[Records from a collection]

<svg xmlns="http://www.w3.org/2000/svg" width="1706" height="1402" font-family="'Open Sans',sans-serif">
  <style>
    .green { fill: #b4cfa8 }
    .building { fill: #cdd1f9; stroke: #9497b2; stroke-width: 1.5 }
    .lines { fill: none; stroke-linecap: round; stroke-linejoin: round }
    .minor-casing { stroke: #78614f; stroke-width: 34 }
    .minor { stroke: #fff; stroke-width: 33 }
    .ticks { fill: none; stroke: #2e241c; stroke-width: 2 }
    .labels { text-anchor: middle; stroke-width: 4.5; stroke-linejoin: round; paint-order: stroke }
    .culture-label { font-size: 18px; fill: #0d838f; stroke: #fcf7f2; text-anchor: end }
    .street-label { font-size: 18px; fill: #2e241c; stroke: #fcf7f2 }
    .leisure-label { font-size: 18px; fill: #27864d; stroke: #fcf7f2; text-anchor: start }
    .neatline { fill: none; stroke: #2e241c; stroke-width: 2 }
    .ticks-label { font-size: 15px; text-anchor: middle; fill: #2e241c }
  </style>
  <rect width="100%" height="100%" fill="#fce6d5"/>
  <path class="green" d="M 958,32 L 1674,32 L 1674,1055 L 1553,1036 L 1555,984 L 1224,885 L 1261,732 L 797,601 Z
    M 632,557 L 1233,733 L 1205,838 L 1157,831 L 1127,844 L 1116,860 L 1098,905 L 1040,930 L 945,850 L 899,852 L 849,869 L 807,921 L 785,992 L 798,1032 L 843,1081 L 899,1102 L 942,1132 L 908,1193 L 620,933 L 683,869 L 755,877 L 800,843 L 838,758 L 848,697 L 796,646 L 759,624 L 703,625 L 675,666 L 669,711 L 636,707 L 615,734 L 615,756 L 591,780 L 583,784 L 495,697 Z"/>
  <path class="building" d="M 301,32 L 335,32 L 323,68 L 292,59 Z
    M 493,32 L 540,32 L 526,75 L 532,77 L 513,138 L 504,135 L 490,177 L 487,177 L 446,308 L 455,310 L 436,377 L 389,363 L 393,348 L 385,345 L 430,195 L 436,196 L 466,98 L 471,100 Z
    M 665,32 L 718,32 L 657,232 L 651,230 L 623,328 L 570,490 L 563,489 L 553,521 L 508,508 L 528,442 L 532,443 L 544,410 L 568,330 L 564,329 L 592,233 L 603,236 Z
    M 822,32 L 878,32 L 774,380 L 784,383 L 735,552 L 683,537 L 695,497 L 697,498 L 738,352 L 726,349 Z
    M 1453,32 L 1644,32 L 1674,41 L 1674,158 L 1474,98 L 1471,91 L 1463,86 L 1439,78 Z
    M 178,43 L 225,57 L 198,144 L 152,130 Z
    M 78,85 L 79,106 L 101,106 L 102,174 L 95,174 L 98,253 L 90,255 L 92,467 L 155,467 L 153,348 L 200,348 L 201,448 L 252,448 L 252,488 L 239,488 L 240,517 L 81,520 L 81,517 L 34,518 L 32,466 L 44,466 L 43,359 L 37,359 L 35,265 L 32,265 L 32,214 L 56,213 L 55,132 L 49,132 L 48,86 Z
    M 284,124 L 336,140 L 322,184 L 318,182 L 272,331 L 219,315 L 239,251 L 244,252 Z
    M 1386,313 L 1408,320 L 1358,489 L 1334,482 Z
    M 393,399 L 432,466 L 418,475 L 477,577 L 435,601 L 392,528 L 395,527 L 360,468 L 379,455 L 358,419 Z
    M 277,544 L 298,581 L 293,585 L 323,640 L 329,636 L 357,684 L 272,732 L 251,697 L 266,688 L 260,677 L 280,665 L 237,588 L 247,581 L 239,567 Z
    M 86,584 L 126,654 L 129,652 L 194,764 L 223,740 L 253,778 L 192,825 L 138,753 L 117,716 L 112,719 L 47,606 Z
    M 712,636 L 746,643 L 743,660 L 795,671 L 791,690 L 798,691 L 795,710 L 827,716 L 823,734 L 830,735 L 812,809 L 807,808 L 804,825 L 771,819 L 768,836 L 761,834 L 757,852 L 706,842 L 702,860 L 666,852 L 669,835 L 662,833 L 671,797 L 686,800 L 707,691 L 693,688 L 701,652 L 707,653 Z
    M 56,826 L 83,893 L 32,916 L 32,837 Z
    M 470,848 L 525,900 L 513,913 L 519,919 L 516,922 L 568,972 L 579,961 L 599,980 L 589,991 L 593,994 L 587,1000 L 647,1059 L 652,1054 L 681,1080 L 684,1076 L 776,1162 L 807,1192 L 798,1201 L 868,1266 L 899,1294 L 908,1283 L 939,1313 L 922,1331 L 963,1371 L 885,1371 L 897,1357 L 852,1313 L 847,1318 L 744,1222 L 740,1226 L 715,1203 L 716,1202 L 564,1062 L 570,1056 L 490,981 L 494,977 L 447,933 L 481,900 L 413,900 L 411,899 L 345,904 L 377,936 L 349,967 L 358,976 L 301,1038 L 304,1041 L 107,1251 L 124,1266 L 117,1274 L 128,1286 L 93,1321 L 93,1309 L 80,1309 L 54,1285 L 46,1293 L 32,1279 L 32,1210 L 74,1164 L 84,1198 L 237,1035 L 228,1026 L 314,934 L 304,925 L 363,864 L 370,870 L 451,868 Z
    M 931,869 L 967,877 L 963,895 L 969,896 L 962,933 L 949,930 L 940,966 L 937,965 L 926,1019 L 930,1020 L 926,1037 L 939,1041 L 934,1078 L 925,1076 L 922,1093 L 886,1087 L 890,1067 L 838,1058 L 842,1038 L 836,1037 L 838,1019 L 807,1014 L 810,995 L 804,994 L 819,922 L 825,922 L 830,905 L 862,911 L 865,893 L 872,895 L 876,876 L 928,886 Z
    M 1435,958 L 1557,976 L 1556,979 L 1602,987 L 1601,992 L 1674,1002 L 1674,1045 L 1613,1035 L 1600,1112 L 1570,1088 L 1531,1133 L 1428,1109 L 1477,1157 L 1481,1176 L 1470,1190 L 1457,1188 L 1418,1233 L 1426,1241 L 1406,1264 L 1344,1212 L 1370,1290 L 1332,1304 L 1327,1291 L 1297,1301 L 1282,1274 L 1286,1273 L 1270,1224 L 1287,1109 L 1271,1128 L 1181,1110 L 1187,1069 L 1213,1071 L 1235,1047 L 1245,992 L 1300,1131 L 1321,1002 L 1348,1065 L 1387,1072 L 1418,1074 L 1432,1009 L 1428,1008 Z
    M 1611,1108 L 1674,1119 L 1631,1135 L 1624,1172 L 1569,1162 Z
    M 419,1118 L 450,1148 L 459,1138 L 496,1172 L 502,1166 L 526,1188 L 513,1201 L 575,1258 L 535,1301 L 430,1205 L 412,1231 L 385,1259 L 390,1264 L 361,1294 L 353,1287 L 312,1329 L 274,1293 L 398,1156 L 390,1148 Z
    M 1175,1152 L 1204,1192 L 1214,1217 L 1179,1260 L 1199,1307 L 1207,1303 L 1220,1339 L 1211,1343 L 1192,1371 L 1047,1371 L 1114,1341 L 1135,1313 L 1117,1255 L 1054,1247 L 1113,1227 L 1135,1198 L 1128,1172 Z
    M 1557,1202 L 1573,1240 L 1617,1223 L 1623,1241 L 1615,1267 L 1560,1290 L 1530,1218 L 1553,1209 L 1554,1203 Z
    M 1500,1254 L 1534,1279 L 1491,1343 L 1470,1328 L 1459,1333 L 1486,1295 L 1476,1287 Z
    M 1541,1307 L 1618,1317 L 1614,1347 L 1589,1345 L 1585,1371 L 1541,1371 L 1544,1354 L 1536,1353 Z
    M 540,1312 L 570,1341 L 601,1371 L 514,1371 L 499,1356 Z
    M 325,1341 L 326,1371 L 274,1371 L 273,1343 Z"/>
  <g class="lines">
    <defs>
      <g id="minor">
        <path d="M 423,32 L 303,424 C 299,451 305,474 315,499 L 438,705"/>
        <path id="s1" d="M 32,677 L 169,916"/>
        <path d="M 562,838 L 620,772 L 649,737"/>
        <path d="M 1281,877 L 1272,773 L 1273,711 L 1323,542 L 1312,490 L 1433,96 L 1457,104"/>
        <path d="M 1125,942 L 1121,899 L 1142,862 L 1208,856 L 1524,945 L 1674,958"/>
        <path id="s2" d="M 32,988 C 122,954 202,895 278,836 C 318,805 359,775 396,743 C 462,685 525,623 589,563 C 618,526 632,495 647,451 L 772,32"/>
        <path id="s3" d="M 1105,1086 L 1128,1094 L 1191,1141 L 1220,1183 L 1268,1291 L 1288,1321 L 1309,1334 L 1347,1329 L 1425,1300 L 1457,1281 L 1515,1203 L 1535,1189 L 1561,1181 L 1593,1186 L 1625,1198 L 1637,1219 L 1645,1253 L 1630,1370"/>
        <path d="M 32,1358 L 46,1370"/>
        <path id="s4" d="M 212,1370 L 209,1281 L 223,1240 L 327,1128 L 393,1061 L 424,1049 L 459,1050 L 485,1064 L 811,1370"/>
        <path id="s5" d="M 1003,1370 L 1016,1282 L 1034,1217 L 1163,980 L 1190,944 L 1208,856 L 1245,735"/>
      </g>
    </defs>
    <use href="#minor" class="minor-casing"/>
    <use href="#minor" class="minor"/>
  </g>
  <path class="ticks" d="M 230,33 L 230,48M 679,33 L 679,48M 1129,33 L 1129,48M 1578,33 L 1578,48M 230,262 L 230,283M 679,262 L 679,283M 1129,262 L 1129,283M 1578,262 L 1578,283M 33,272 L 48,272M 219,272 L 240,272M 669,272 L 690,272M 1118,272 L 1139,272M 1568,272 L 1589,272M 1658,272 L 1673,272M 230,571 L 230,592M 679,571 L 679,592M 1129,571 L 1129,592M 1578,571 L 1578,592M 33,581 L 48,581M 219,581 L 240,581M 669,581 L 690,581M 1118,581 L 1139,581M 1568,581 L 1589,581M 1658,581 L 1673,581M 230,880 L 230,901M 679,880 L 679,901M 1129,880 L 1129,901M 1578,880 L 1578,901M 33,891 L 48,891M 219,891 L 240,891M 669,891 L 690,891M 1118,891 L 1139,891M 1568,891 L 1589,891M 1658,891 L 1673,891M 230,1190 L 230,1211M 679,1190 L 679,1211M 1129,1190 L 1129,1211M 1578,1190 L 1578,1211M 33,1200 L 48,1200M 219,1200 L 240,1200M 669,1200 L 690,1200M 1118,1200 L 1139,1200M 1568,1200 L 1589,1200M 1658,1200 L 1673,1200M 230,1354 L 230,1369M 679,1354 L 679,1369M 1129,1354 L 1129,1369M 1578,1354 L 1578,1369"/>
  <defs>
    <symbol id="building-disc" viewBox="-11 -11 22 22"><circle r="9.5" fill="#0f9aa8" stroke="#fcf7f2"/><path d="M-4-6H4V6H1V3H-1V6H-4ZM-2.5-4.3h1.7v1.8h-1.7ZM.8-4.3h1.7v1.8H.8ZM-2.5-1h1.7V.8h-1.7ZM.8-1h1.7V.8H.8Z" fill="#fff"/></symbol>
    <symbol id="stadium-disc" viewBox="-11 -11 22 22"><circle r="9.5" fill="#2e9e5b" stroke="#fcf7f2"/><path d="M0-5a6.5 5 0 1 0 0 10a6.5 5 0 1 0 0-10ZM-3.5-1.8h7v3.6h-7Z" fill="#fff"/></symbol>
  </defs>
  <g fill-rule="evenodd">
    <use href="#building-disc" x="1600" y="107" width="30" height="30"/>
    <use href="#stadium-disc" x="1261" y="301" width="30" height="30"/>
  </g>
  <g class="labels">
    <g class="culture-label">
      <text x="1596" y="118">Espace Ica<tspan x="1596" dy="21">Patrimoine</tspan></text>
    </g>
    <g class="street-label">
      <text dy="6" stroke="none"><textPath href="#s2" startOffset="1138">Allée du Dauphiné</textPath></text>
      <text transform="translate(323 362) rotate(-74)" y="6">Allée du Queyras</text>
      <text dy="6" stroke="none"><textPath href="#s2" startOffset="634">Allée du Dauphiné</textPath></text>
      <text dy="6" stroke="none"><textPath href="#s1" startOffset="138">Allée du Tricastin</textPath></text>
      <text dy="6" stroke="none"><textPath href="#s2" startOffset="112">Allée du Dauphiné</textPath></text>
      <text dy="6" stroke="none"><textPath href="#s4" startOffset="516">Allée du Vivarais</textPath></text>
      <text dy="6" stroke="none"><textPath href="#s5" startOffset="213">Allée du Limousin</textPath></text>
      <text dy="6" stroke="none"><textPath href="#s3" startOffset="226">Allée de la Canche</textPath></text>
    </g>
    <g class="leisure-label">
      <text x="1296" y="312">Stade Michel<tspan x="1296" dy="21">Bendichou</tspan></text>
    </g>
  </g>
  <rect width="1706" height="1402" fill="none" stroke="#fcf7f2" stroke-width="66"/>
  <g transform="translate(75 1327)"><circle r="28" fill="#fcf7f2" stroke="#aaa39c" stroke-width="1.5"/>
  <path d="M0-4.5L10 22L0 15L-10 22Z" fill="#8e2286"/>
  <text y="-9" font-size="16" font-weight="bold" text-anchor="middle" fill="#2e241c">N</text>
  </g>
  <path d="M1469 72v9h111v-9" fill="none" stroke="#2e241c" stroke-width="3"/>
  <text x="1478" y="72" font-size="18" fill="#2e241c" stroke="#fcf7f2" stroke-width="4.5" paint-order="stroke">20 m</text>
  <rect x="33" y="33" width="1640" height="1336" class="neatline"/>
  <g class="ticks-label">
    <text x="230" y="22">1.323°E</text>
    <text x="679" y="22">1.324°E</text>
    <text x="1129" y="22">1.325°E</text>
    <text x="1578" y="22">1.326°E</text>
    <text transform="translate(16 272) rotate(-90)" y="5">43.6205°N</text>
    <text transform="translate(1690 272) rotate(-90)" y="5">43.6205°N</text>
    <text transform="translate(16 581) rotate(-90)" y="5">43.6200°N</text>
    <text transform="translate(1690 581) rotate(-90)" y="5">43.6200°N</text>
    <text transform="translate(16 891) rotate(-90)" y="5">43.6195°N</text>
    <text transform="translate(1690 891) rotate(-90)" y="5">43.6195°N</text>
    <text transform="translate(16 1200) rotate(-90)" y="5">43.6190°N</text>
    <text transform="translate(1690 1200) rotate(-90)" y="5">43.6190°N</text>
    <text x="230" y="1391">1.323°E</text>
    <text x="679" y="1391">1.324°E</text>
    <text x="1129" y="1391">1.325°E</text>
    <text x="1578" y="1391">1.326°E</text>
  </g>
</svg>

- [Task description]: Scan the data, and report each line that uses the word "lines".

- [Solution to this task]:
    .lines { fill: none; stroke-linecap: round; stroke-linejoin: round }
  <g class="lines">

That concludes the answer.